INPUT RECORDS =
╔══

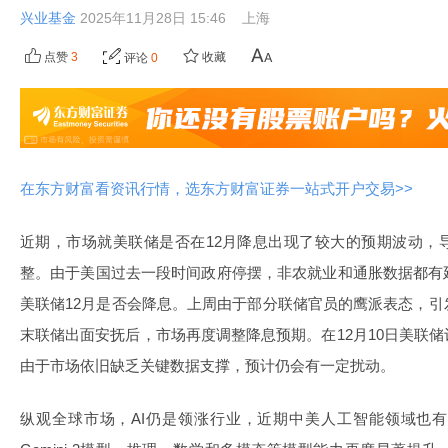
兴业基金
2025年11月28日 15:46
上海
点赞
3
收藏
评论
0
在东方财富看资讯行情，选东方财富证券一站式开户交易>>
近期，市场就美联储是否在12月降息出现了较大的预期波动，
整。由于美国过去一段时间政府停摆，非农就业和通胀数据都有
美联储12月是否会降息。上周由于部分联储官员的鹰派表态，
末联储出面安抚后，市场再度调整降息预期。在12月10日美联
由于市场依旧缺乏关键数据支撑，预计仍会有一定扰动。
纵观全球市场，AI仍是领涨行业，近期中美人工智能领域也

╚══

WRITTEN TASK =
Transcribe all of the lines above character for character, leaving the pictures out of your answer.

RESPONSE =
兴业基金
2025年11月28日 15:46
上海
点赞
3
收藏
评论
0
在东方财富看资讯行情，选东方财富证券一站式开户交易>>
近期，市场就美联储是否在12月降息出现了较大的预期波动，
整。由于美国过去一段时间政府停摆，非农就业和通胀数据都有
美联储12月是否会降息。上周由于部分联储官员的鹰派表态，
末联储出面安抚后，市场再度调整降息预期。在12月10日美联
由于市场依旧缺乏关键数据支撑，预计仍会有一定扰动。
纵观全球市场，AI仍是领涨行业，近期中美人工智能领域也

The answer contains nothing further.